A local OpenAI-compatible routing proxy that selects the optimal LLM for each request — transparently, within a single HTTP call.
Point any OpenAI-compatible agent (Hermes, LangChain, etc.) at http://localhost:8765/v1 and optmod classifies each request, picks the right model, escalates on failure, and returns one clean response. The calling agent never knows a proxy is in the middle.
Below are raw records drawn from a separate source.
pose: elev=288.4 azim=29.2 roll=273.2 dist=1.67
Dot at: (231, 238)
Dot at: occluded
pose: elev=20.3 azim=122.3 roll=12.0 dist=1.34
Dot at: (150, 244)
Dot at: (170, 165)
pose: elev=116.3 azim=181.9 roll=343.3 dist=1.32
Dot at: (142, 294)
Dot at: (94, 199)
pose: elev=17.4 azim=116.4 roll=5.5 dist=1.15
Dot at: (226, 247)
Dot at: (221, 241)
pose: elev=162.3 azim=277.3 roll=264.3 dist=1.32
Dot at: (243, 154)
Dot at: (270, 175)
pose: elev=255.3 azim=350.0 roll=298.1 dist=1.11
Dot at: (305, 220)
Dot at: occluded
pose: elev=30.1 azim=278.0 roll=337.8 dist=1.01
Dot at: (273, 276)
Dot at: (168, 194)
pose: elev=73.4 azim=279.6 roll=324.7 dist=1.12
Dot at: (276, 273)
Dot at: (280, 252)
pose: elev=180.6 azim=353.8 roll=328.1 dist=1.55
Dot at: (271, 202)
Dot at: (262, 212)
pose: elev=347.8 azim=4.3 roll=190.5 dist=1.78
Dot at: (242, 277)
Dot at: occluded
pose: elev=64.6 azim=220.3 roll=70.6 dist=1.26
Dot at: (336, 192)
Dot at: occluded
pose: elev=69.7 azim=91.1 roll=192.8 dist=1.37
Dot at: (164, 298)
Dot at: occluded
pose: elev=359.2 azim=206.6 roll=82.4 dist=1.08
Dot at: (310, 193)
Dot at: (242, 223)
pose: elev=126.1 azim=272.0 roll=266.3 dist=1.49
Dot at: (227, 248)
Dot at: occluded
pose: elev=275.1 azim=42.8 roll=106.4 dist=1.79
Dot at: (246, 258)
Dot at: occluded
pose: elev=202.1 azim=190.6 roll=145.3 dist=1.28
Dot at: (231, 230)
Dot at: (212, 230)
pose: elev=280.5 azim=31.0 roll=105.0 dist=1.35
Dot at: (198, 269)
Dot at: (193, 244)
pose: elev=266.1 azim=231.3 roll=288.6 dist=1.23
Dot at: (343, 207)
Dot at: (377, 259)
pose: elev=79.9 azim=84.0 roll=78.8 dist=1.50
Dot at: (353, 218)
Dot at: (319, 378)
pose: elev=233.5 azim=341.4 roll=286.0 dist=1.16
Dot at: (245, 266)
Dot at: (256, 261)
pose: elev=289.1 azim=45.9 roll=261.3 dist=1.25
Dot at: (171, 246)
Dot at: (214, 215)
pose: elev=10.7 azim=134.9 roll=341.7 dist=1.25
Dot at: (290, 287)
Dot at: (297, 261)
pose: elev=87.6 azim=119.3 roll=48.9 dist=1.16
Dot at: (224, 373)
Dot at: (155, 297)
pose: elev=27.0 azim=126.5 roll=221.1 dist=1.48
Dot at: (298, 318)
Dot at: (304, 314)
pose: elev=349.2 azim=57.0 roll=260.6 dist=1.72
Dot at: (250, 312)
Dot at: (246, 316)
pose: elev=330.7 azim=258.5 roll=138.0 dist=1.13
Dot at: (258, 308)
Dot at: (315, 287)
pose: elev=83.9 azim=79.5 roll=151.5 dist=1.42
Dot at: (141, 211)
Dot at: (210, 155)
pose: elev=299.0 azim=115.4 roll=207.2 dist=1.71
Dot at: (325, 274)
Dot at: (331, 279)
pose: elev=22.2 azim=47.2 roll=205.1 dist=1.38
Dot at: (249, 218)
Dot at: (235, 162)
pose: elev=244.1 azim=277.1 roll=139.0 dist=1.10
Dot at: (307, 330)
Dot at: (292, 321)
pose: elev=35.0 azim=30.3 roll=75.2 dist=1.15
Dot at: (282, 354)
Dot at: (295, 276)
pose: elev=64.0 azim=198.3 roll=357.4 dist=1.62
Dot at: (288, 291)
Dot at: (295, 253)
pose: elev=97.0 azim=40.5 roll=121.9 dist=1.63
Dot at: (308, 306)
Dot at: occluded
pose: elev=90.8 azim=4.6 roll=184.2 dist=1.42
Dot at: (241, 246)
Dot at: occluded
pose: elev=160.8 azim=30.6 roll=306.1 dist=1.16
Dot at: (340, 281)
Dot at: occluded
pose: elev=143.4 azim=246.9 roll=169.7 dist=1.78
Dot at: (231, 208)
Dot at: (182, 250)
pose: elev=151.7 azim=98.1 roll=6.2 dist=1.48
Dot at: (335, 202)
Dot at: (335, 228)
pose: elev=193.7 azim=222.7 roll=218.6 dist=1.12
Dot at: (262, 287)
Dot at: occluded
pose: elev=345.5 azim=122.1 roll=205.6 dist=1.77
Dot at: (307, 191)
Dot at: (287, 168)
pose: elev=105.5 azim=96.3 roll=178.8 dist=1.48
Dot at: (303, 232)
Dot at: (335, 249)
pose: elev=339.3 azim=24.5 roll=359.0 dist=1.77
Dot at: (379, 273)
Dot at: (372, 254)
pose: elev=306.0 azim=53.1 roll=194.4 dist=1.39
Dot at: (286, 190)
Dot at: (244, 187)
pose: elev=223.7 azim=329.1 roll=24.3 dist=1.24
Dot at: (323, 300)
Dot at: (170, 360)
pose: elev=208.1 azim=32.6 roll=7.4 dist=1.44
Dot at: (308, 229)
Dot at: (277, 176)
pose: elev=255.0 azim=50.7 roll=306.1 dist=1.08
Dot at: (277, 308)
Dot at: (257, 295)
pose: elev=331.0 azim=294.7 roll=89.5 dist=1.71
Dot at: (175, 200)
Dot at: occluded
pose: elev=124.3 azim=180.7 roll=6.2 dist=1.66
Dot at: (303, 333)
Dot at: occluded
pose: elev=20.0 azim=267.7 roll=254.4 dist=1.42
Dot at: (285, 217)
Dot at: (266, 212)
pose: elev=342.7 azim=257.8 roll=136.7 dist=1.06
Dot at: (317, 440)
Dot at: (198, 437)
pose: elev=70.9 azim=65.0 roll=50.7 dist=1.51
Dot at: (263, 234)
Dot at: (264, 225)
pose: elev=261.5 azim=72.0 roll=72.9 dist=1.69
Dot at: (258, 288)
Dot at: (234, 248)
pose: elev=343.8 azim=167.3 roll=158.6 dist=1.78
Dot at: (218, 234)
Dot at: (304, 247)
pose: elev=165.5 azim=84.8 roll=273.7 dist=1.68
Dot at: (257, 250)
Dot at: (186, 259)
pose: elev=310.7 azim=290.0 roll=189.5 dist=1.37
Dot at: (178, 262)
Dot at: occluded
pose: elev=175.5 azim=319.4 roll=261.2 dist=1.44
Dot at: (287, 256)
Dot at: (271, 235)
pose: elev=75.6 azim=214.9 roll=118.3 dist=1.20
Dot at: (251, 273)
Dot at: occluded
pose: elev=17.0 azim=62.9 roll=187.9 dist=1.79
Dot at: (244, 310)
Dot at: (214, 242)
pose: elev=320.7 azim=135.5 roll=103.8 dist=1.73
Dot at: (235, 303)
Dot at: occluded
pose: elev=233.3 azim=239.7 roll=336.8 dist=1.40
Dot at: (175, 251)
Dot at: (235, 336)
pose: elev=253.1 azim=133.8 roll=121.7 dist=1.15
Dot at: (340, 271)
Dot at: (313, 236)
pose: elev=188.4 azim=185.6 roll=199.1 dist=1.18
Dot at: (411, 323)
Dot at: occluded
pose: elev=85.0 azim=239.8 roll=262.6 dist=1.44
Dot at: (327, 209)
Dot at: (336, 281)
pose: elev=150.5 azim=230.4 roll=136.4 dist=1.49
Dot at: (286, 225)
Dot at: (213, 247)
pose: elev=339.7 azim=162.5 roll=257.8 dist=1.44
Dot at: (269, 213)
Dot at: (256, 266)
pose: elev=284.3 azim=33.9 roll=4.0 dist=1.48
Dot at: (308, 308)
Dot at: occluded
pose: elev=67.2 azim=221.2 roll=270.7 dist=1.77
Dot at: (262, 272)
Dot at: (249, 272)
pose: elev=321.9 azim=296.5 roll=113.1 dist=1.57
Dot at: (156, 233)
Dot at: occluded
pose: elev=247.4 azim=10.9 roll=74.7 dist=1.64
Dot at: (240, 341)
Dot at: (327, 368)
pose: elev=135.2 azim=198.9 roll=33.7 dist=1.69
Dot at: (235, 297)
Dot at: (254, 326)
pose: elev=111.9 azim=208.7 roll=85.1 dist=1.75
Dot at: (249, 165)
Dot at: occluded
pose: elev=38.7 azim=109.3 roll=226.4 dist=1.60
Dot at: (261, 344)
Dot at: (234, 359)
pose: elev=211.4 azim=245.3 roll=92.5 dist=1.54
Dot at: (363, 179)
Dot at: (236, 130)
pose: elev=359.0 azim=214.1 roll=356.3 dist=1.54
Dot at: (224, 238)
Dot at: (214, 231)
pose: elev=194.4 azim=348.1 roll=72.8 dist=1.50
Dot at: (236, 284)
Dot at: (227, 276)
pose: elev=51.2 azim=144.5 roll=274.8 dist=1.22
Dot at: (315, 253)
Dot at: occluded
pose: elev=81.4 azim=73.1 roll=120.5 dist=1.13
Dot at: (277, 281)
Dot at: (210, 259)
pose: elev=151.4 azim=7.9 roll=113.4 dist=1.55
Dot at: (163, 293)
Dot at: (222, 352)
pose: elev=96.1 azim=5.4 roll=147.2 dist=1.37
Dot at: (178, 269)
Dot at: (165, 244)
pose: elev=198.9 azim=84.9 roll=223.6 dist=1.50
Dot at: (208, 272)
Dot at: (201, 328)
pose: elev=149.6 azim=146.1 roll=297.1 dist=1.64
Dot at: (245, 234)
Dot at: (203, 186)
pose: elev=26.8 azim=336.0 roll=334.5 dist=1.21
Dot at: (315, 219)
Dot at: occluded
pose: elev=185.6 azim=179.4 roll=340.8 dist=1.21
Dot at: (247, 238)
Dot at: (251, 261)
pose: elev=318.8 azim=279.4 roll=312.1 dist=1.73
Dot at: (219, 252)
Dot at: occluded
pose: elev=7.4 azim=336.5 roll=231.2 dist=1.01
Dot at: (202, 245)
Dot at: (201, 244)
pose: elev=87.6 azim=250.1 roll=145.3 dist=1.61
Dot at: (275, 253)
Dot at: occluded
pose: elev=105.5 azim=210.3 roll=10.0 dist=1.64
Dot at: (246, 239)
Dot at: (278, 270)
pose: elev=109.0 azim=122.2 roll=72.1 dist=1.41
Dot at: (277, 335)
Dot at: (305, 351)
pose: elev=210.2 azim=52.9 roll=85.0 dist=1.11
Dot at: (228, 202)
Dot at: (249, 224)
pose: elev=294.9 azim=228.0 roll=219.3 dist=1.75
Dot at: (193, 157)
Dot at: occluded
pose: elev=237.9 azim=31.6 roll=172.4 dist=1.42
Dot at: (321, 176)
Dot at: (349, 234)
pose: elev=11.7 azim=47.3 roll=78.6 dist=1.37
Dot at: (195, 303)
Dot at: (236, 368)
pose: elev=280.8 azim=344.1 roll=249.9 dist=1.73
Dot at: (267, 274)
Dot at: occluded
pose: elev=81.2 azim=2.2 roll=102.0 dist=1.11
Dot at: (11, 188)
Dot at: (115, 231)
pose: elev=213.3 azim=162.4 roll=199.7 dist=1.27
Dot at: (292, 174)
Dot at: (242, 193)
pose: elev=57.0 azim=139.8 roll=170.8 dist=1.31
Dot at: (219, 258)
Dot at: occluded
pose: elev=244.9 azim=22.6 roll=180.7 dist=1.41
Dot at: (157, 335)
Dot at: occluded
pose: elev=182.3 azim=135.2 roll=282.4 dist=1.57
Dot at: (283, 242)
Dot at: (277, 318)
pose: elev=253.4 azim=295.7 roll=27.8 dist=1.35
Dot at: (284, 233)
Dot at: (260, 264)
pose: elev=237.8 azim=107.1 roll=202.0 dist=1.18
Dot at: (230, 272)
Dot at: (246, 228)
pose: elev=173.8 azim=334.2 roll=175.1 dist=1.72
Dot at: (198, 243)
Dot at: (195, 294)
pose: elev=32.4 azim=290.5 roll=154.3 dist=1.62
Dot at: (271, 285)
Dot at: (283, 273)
Agent → POST /v1/chat/completions → optmod
│
├─ extract features (<1ms, regex only)
├─ route → pick model + strategy
├─ mutate context (e.g. /think prefix)
├─ forward via OpenRouter (httpx async)
│ └─ on error: escalate up one tier
└─ log to JSONL → return response
The current pool is multi-provider: DeepSeek direct API for the flagship models, OpenRouter for everything else. Set both DEEPSEEK_API_KEY and OPENROUTER_API_KEY in .env; each model declares which env var to use via api_key_env in config.yaml.
| Tier | Model | Provider | Cost / 1k input |
|---|---|---|---|
| fast (0) | openai/gpt-oss-120b:free |
OpenRouter | $0.0 |
| fast (0) | nvidia/nemotron-3-super-120b-a12b:free |
OpenRouter | $0.0 |
| fast (0) | openai/gpt-4o-mini |
OpenRouter | $0.00015 |
| reasoning (1) | deepseek-v4-flash |
DeepSeek | $0.00014 |
| reasoning (1) | google/gemini-3.1-flash-lite |
OpenRouter | $0.0001 |
| reasoning (1) | tencent/hy3-preview |
OpenRouter | $0.000063 |
| oracle (2) | deepseek-v4-pro |
DeepSeek | $0.000435 |
| oracle (2) | anthropic/claude-sonnet-4.6 |
OpenRouter | $0.003 |
| oracle (2) | xiaomi/mimo-v2.5-pro |
OpenRouter | $0.000435 |
| oracle (2) | moonshotai/kimi-k2.6 |
OpenRouter | $0.000684 |
Escalation path: fast → reasoning → oracle → 502. Edit config.yaml and hard-restart (or POST /optmod/restart) to change the pool.
# 1. Install
uv venv && uv pip install -e '.[dev]'
# 2. Add provider API keys (both required by the default config)
echo "OPENROUTER_API_KEY=sk-or-..." >> .env
echo "DEEPSEEK_API_KEY=sk-..." >> .env
# 3. Run — `uv run` must be told to load .env (it doesn't by default)
uv run --env-file .env uvicorn main:app --host 0.0.0.0 --port 8765 --reload
# 4. Verify
curl http://localhost:8765/optmod/status
# 5. Open the dashboard
open http://localhost:8765/ui
# 6. Send a request
curl -X POST http://localhost:8765/v1/chat/completions \
-H "Content-Type: application/json" \
-d '{"model":"optmod","messages":[{"role":"user","content":"why does quicksort fail on sorted input?"}]}'
# 7. Swap router at runtime (no restart needed)
curl -X POST http://localhost:8765/optmod/router/rule_based
curl -X POST http://localhost:8765/optmod/router/trouter
curl -X POST http://localhost:8765/optmod/router/passthrough# Install PyTorch + sentence-transformers extras
uv pip install -e '.[dev,trouter]'
# Activate (loads trouter_weights.pt + all-MiniLM-L6-v2 encoder at startup)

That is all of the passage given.